By Benjie Cooper
IG: @nuglifenews
YouTube: Lucid’s Vlog
Mexico’s president-elect, Andrés Manuel López Obrador will assume office on December 1, 2018, and when he does, his new foreign minister Marcelo Ebrard says that cannabis legalization is very likely to follow.
López Obrador and Ebrard see legalization as a way to help curtail violence that has resulted from a failed war on drugs in the country.

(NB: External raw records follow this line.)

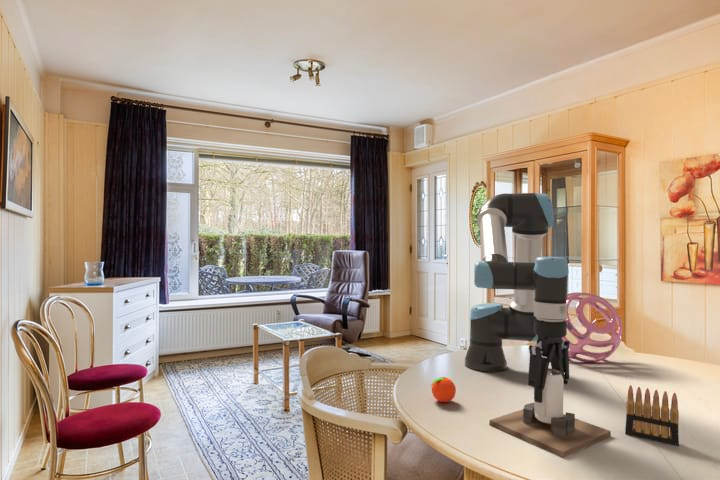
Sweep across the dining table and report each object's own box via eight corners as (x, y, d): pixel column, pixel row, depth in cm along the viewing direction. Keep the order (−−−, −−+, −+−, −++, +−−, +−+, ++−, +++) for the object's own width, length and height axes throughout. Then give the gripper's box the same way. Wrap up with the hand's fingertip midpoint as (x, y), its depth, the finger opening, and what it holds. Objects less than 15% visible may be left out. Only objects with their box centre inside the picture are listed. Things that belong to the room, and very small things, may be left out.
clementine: (436, 408, 123) (437, 382, 123) (423, 399, 129) (424, 375, 129) (460, 404, 126) (461, 379, 126) (446, 396, 132) (446, 372, 132)
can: (550, 426, 105) (551, 376, 105) (528, 417, 111) (529, 369, 111) (568, 422, 108) (569, 373, 108) (546, 412, 114) (547, 366, 114)
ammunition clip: (625, 434, 108) (625, 385, 108) (625, 431, 109) (626, 383, 109) (679, 446, 102) (679, 394, 102) (678, 443, 103) (679, 392, 103)
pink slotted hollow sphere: (537, 302, 199) (562, 272, 177) (601, 319, 195) (635, 291, 173) (532, 360, 184) (559, 335, 161) (601, 380, 180) (639, 358, 158)
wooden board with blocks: (489, 424, 112) (489, 406, 112) (537, 408, 123) (537, 392, 123) (563, 457, 96) (563, 435, 96) (610, 435, 107) (610, 416, 107)
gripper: (540, 325, 101) (538, 425, 101) (586, 318, 112) (584, 408, 112) (512, 320, 107) (511, 414, 107) (558, 313, 118) (557, 399, 118)
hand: (548, 411), depth 110 cm, fingers closed on can, 6 cm apart
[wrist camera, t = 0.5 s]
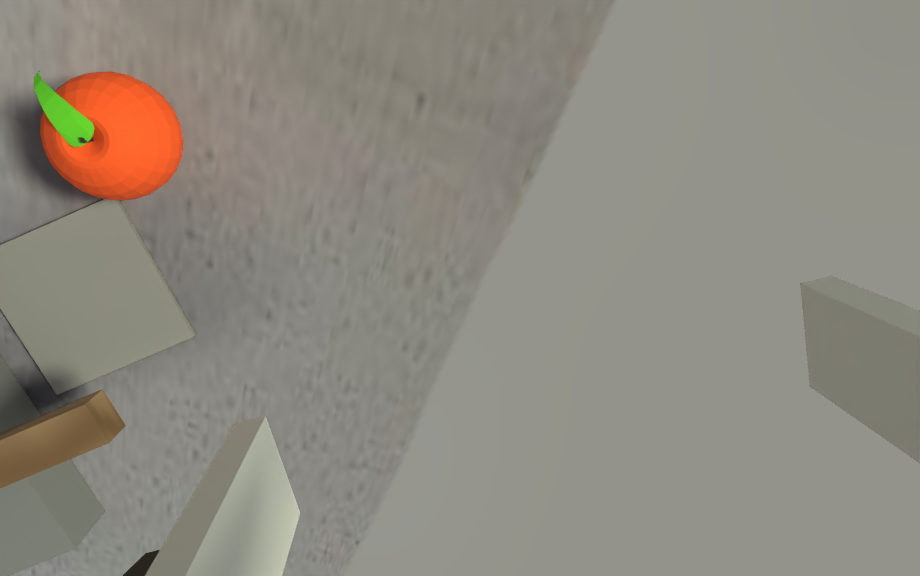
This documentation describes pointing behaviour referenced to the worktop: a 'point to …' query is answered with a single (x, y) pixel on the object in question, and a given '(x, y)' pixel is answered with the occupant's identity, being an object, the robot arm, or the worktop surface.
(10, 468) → the brown wooden lever
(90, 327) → the mat
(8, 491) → the socket block
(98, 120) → the clementine
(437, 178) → the worktop surface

“It doesn’t make sense to have a law forbidding the possession or production of cannabis, and we have 9,000 people in jail for that, we have a huge amount of violence in the country,” Ebrard told reporters. “You spend a huge amount of money (on policing), you cause suffering for a lot of people, and it doesn’t make sense.”
“Prohibition doesn’t work,” he said. “You have the cannabis anyway.”
In 2006, the Mexican government began using the army to fight drug cartels. Since then, more than 200,000 people have been murdered, and an additional 37,000 have been reported missing.
In 2017, the killings hit an all-time annual high at 28,702.
On Monday, Ebrard and Canadian Foreign Minister Chrystia Freeland discussed Ottawa’s experience with legal marijuana.
Ebrard told reporters that he and the president-elect see legalization as an “interesting option in the short term for Mexico,” stating that they would likely follow either the Canadian model or the Uruguayan one.
Uruguay legalized cannabis for recreational use in 2013.